Since 1982 women from across the United States have been privately and quietly meeting and sharing the stories and sadness that they associate with memories of their own abortions. While the mainstream social structures and medical institutions continued to mouth the party line that abortion does not have any long-term negative effects for women, the mothers themselves have different stories to tell.

Since those early meetings in the 80s we have continued to meet to share our painful and tragic stories.

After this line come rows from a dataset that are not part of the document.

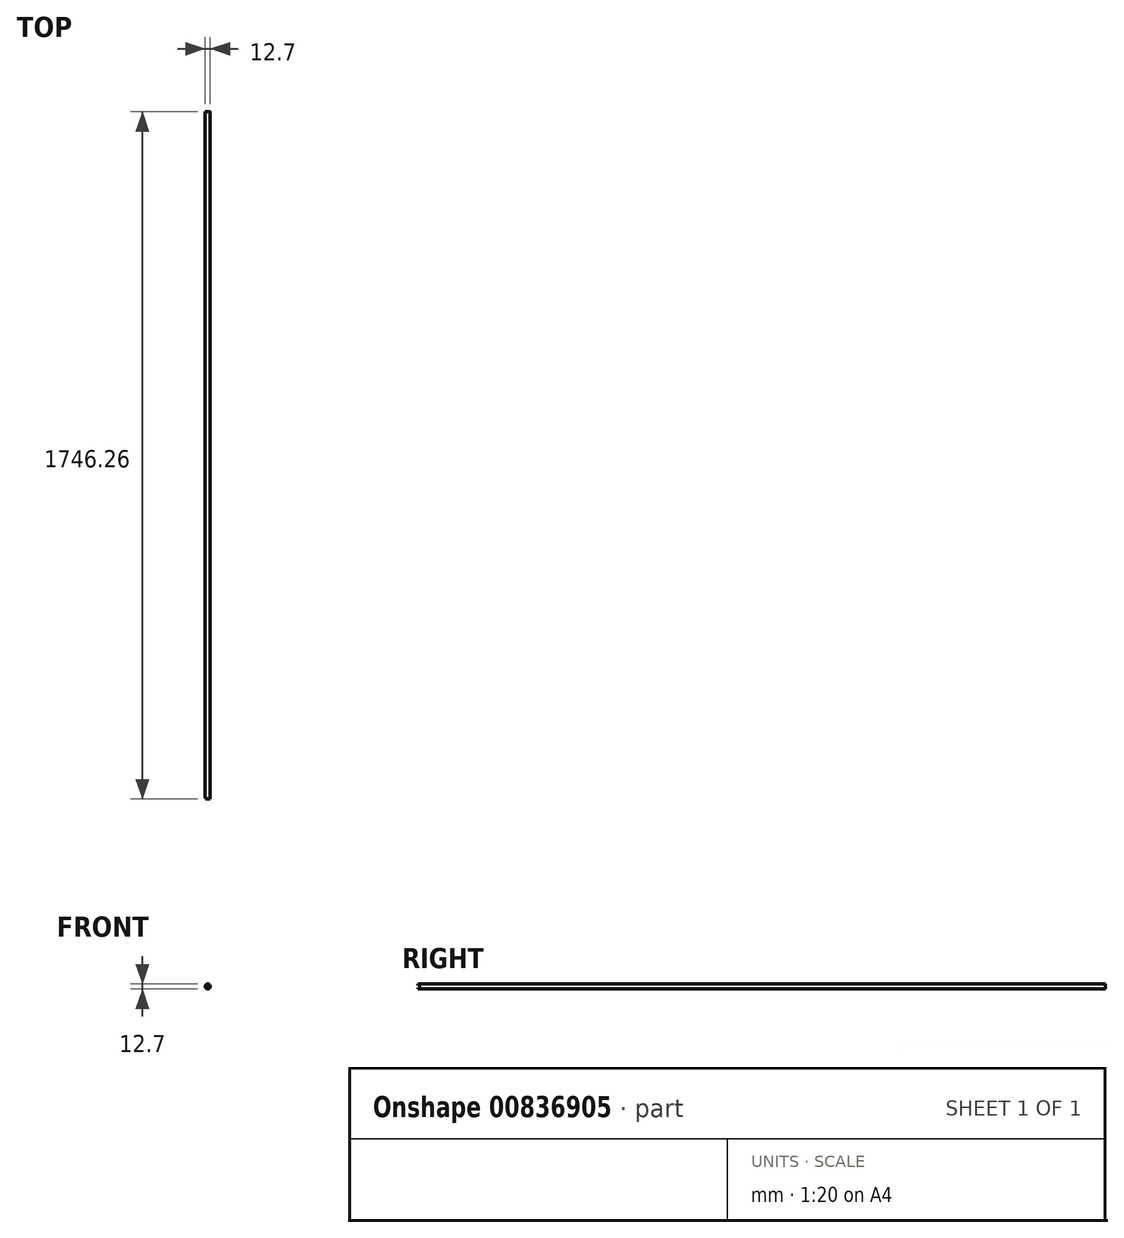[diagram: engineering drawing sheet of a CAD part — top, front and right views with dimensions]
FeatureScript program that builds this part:
annotation { "Feature Type Name" : "Feature", "Feature Type Description" : "" }
export const myFeature = defineFeature(function(context is Context, id is Id, definition is map)
    precondition{}
    {
        {
            var Q0;
            Q0=qCreatedBy(makeId("Front.planeOp"),FACE);
            var sketch = newSketch(context, id + "F0", { "sketchPlane" : qUnion([Q0])});
            skCircle(sketch, "E0", {"center": v(0, 0) * mm, "radius": 6.35 * mm});
            skSolve(sketch);
        }
        {
            var Q0;
            Q0 = qSketchRegion(id + "F0", true);
            extrude(context, id + "F1", {"entities" : qUnion([Q0]), "depth" : 1746.25 * mm, "offsetDistance" : 25.4 * mm, "symmetric" : true});
        }
        {
            var Q0;
            Q0=qCreatedBy(makeId("Right.planeOp"),FACE);
            var sketch = newSketch(context, id + "F2", { "sketchPlane" : qUnion([Q0])});
            skLineSegment(sketch, "E1", {"start": v(-884.48, 0) * mm, "end": v(-884.48, 0) * mm});
            skLineSegment(sketch, "E2", {"start": v(-884.48, 0) * mm, "end": v(-1.22, 0) * mm, "construction": true});
            skLineSegment(sketch, "E3.bottom", {"start": v(-877, 3.3) * mm, "end": v(-869.32, 3.3) * mm});
            skLineSegment(sketch, "E4.bottom", {"start": v(-875.97, -3.3) * mm, "end": v(-869.32, -3.3) * mm});
            skLineSegment(sketch, "E5", {"start": v(-875.97, -3.3) * mm, "end": v(-875.97, 3.3) * mm});
            skLineSegment(sketch, "E6", {"start": v(-869.32, -3.3) * mm, "end": v(-869.32, 3.3) * mm});
            skSolve(sketch);
        }
        {
            var Q0;
            Q0 = qSketchRegion(id + "F2", true);
            extrude(context, id + "F3", {"entities" : qUnion([Q0]), "operationType" : NewBodyOperationType.REMOVE, "oppositeDirection" : true, "depth" : 25.4 * mm, "offsetDistance" : 25.4 * mm, "symmetric" : true});
        }
    });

The medical community continues to bury their heads about the long-term effects of abortion, even though abortion is the most common medical/surgical procedure performed on American women. Abortion remains the most under-reported, unregulated, and under-investigated medical “procedure”!

Fortunately, there is now a groundswell of peer-reviewed studies that demonstrate that approximately 20–30% of women who have abortions will have serious mental health problems.

Pro-abortionists cling to the sad truth is that often when faced with the fear and stress of a troubled pregnancy, women do feel a kind of relief in the first days after the abortion. But what worries those of us that have lived beyond those first illusory feelings of relief is what happens as time goes by.

What those of us that have spent countless hours compassionately listening to our peers know is that abortion does hurt!

Abortion does leave scars that may never go away.

Take away all the jargon that the abortion industry and their apologists use to dissemble the reality and you are still left with the story of a mother making a life and death decision about her child.

Abortion providers don't like it when women that have had abortions try to talk about our pain. According to them we were already troubled before the abortion, so our voices ought not to count.

This is not true, as carefully-controlled studies have demonstrated. My pain is real, and I would ask those who deny that abortion not only kills babies but hurts their mothers to show some true concern

The pain I have heard voiced from thousands of women since I helped form the first post- abortion support group in America in 1982 must not be dismissed as irrelevant to this vital debate.

Women deserve the truth about abortion. Good medicine should want to know!